Friday, July 13, 2012

New Book Written By an Adoptive Mother

Meet Aminta Arrington, author of the new book Home is a Roof Over A Pig:  An American Family's Journey In China.  (Great title, right?)    I had the privilege of interviewing Aminta about her new book and ask her some burning adoption questions.

Readers, this book, though it concentrates on Chinese culture, offers wonderful insight into transracial adoption in general.    I encourage you to order a copy of the book today, and when you are finished reading it, pass it on to a family member or friend or donate it to your local library or adoption agency.   

Meet Aminta---and relish in her insight and wisdom.  (Note:  Words in larger font are my chosen emphasis). 

1: Why did you decide to write your book? What do you hope readers gain from reading it?
I went to China without any intention of writing a book. It never entered into my mind. But I had so many experiences and was constantly turning over these events in my mind that I had to have an outlet. I wrote pages upon pages of journals. Eventually turning those into a manuscript helped me make sense of this culture and what I was experiencing. I hope readers will think about China differently after reading Home is a Roof, and hopefully, will find it as fascinating as I do.

2: You write (p. 40) about your daughter Katherine and her difficult time adjusting to living in China. You say, "I wondered if I was expecting too much. I wondered if we would fail utterly." I think many parents can relate to this when it comes to adoption. We are scared that we will fail the children who we chose or were chosen for us. What advice do you have for adoptive parents who try something new (move to a new place, try to mingle with people of their child's same race, etc.) and it doesn't go so well?
That’s a really good question. Things not going well are just part of life. It’s just not easy sometimes. But that doesn’t mean we are on the wrong path, or that we should give up. I read somewhere that 75% is just showing up. So when things are difficult, I try to just keep showing up. Usually there is something to be gained in the struggle. At the end, the victory will be that much sweeter if there was difficulty along the way.
3: In Chapter 9, you talk about how you had "come to China because I felt a strong connection with this country. Having adopted a daughter from China, I further defined myself not just as a mother, but a Chinese mother. I had the responsibility to teach Grace to celebrate her Chinese birth and for Katherine and Andrew to take pride in the Chinese heritage her adoption had given our family." But, you continue to say that you felt separated, isolated, and at "arm's length" (94). What are transracial adoptive parents to do when there is and will always be differences that separate them from their children's racial culture?
You can choose to raise your child only in your own culture, which is simpler by far, and is certainly a valid choice. Or you can choose to embrace your child’s heritage culture realizing that you will always be living within an irresolvable tension, but one that will bring richness to your family’s life.
For me there was never another choice, just because of my own make-up. I love languages and cultures, and I admired Chinese culture long before I had Grace. I wouldn’t be authentic if I didn’t embrace and expose Grace to Chinese culture. And I suppose it is that I am living as my authentic self which is what helps me live within the tension.
Ultimately, what helped me overcome the separation and isolation were the relationships we developed. Relationships with our students, with our minder Mr. Jia, with the retired folks on our campus, with the local fruit seller, with the cobbler on the street corner, and ultimately with Grace’s foster parents. Eating Chinese food and attending festivals and trying to experience cultural events are fine, but for us the most authentic experience of culture was in the relationships we made.
4: What was the greatest reward you have received by moving your family to China?
China is a comfortable, familiar place for my children. It is not a strange, foreign place. In particular, we know that Grace will have access to her birth culture whenever she should choose. It is not closed off to her. At the same time, this has not been her experience alone, but one she has shared with her brother, sister, and parents, a shared experience that has caused Grace’s Chinese culture to wash over all of us.
A second reward is that we’ve been forced to reexamine our American life. We’ve been close to people who have very little, and are content. We’ve learned to be content with less.

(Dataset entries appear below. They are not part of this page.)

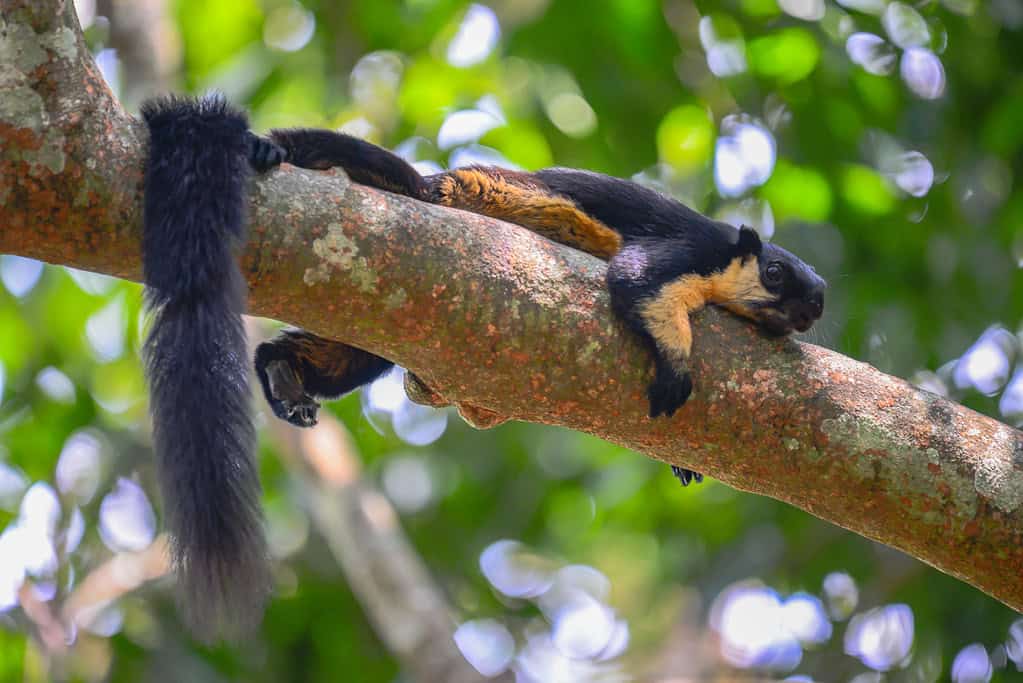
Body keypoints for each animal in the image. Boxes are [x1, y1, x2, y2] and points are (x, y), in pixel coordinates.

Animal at [140, 94, 825, 636]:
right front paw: (676, 368)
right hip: (462, 197)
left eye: (817, 300)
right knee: (400, 183)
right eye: (775, 273)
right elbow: (636, 280)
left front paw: (682, 457)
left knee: (359, 348)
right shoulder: (692, 250)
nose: (807, 308)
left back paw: (282, 371)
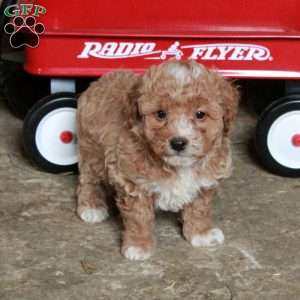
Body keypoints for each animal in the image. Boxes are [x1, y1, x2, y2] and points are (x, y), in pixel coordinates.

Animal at [77, 61, 239, 260]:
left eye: (200, 114)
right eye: (161, 114)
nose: (178, 142)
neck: (177, 166)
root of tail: (103, 79)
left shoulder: (205, 182)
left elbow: (200, 208)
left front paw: (201, 233)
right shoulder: (134, 182)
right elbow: (139, 216)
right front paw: (138, 245)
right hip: (91, 150)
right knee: (89, 180)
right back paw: (91, 206)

5: What is next for you? Any new writing projects? More adoptions?
Our family feels complete. I have a few writing projects in the back of my mind--the most pressing one is about the impact of Chinese history on the Chinese mind--but between teaching and studying (and three kids) it’s hard to find time to write.
Probably looming largest for our family is our return to the U.S. We’ve signed on to teach in Beijing for another year, but we anticipate it will be our last. Our kids are aging out of Chinese school. We want them to reap the benefits of primary school in China (learning all of the Chinese characters as well as excellent instruction in math), but we don’t want them to bear the burden of middle school (too much pressure, plus the beginning of political indoctrination). So we’re entering the window of needing to return. Plus, we’re Americans. Our kids need to slide into the American school system early enough that they feel fully comfortable in their American identity.
We’re not quite sure where we’ll settle in the U.S., nor do we have specific plans, but we’re ready for the next adventure.

 

1 comment:

  1. I shared this on FB, I liked her page. I love all of her work!